Queer?
In the game of thrones of gay politics we have our own seat forged of weapons with many pretenders to it, the iron throne that is the word “queer” from which those with dubious claims to real homosexual lives can rule the seven kingdoms of victimhood and identity politics. For many of us, the word “queer” was an integral part of the soundscape of real hatred that got us beaten up, sacked and bullied - for years we were “dirty/filthy queers” who had “queerboy” shouted at us as we anxiously left pubs in groups for safety. As words go, it’s a sharp blade, the wounds it leaves are messy lacerations that’s don’t heal neatly rather than clean surgical cuts. Strange it is then, that a word which was an essential piece of architecture of social hate is now contorted like an Escher staircase to nowhere where up is down, left is right and being “queer” is now desirable.

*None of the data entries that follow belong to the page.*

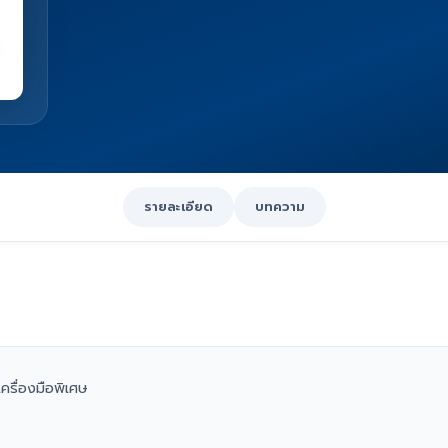
รายละเอียด
บทความ
ครื่องมือพิเศษ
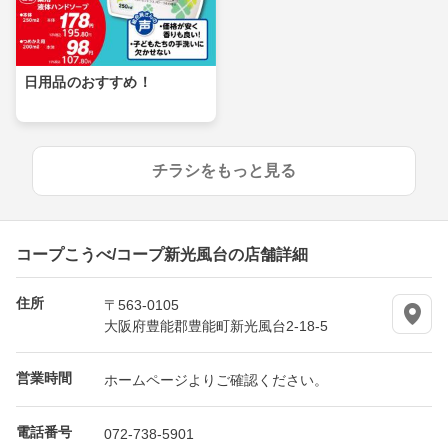
日用品のおすすめ！
チラシをもっと見る
コープこうべ/コープ新光風台の店舗詳細
住所
〒563-0105
大阪府豊能郡豊能町新光風台2-18-5
営業時間
ホームページよりご確認ください。
電話番号
072-738-5901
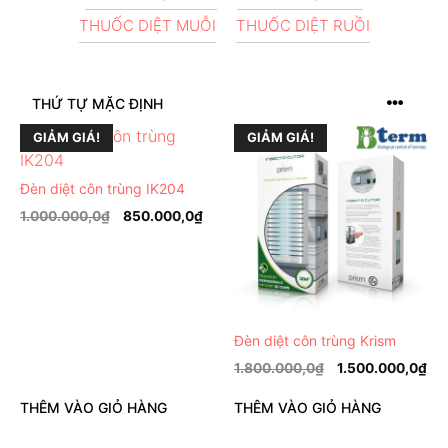
THUỐC DIỆT MUỖI
THUỐC DIỆT RUỒI
GIẢM GIÁ!
GIẢM GIÁ!
Đèn diệt côn trùng IK204
1.000.000,0
₫
850.000,0
₫
Đèn diệt côn trùng Krism
1.800.000,0
₫
1.500.000,0
₫
THÊM VÀO GIỎ HÀNG
THÊM VÀO GIỎ HÀNG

Us run of the mill gay people weren’t consulted about this of course. We don’t have the leisure time for “queer activism”, nor do we have the desire to mentally self-harm required to read even 10 minutes of “queer theory”, the not-fit-for-human-consumption reconstituted meat of the academic abattoir. We don’t attend seminars on “queering particle physics” or the like, because for us unenlightened troglodytes particles have always pretty much been particles. We also don’t just accept without question self-declarations of “queerness”, but then again and we’re used to treating anything associated with the Q word with a high degree of scepticism, forgive our cynicism, but 20 odd years of “queer bashing” will do that to you.

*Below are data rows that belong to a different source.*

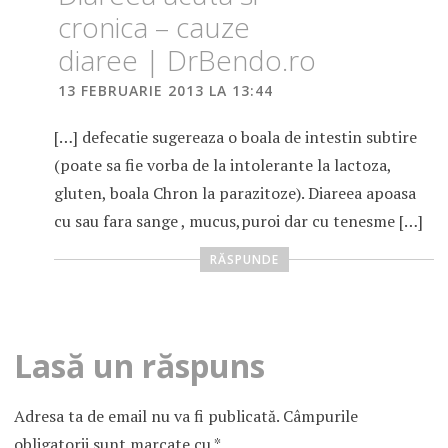
SIMPTOME
cronica – cauze
INTOLERANTA
LA GLUTEN
diaree | DrBendo.ro
TRATAMENT
13 FEBRUARIE 2013 LA 13:44
INTOLERANTA
LA GLUTEN
[…] defecatie sugereaza o boala de intestin subtire
(poate sa fie vorba de la intolerante la lactoza,
gluten, boala Chron la parazitoze). Diareea apoasa
cu sau fara sange , mucus,puroi dar cu tenesme […]
RĂSPUNDE
Lasă un răspuns
Adresa ta de email nu va fi publicată.
Câmpurile
obligatorii sunt marcate cu
*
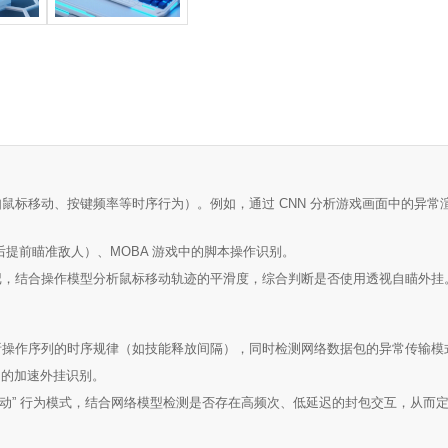
标移动、按键频率等时序行为）。例如，通过 CNN 分析游戏画面中的异常渲
。
后提前瞄准敌人）、MOBA 游戏中的脚本操作识别。
记，结合操作模型分析鼠标移动轨迹的平滑度，综合判断是否使用透视自瞄外挂
析操作序列的时序规律（如技能释放间隔），同时检测网络数据包的异常传输模
中的加速外挂识别。
 移动” 行为模式，结合网络模型检测是否存在高频次、低延迟的封包交互，从而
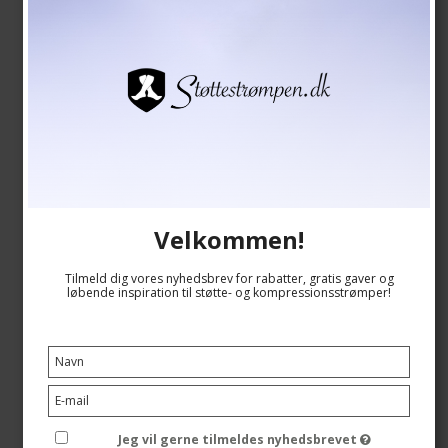
Velkommen!
Tilmeld dig vores nyhedsbrev for rabatter, gratis gaver og
løbende inspiration til støtte- og kompressionsstrømper!
SupCare Støttestrømper Bambus, Beige
SupCare
1523-5
Se størrelsesskema her
Jeg vil gerne tilmeldes nyhedsbrevet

When we look to our new blue haired overlords in gay culture, we see scheming nobles meaning to win the throne of “queer”, ferocious puritans who have less sex than the generation before but do nothing but talk about sex. They wear “identity” and anime avatars online like a monk wears a habit, only they require that it us lowly congregants who take a vow of silence regarding our objections to this word. Most gay people are far too polite to say it, but what we really see here are classic denizens of subcultures with little to do with real gay lives, noisy young people who 15 years ago would have been goths. We see straight men with a careful calculus of just enough makeup to perform difference but not enough to scare the girls away, (we’re gay after all and can spot that sort of thing a mile off). We see men who experienced an arresting but ultimately futile erection at the Olympic diving now passing themselves off as spokesmen for our movement. We see noisy demagogues who fall strangely silent at our rude and heretical questions about precisely what they mean when they tell us they are “queer”.

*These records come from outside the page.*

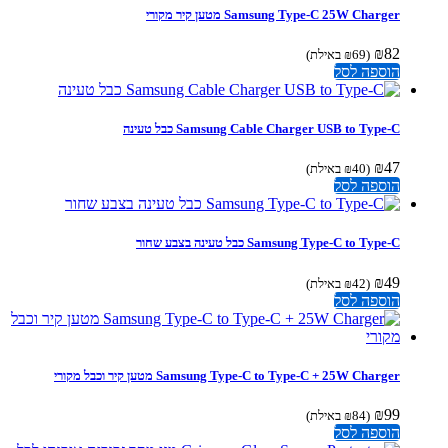
Samsung Type-C 25W Charger מטען קיר מקורי
₪
82
(
69
₪
באילת)
הוספה לסל
Samsung Cable Charger USB to Type-C כבל טעינה
₪
47
(
40
₪
באילת)
הוספה לסל
Samsung Type-C to Type-C כבל טעינה בצבע שחור
₪
49
(
42
₪
באילת)
הוספה לסל
Samsung Type-C to Type-C + 25W Charger מטען קיר וכבל מקורי
₪
99
(
84
₪
באילת)
הוספה לסל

According to part of the Stonewall definition of the word “queer”, “It can also be a way of rejecting the perceived norms of the LGBT community (racism, sizeism, ableism etc.)”, think of this as our Jurassic Park moment of “life always finds a way” because “queer” still manages to be offensive; we may not be filthy/dirty queers now, no us mere gay people are now apparently racists who hate disabled and overweight people. Goodness only knows what other sins the “etc.” covers, no doubt our spiritual masters will pronounce upon it one day and instruct as to the required atonement. What we can see here is that queer was never going to be a word that could ever stray too far away from the gravitational pull of wounding and insulting gay people, so much as we bemoan words uncoupling from meaning these days, at least here we can see an essentially nasty word is incapable of crossing the event horizon out of the pull of this nasty black hole of a word.
“Queer” was reclaimed by the activists and academics in just the same way the European Union was agreed to be an unquestioned utopia by the remain movement. Sniffy elites deployed Eddie Izzard to patronise the great unwashed then, just as they do now when he speaks on behalf of the “Queer community”. But there is a Brexit afoot in gay politics, and the elites have yet to learn the lesson that it is seldom wise to insult and silence the constituency you are meant to serve. You will probably accomplish a muted and resentful compliance, but do watch out for that 52% on the day of the vote.
To be “queer” is to be odd. It is to be the other. It is to permanently stand outside society and be a vehicle for “queering” things. It is to be bauble of interest to tourists. It is to be something other than LGBT, but something that won’t tell you what it is. It is to be that most useless and paradoxical of things, a label you say you have reclaimed, but you wouldn’t dream of shouting at someone on a street.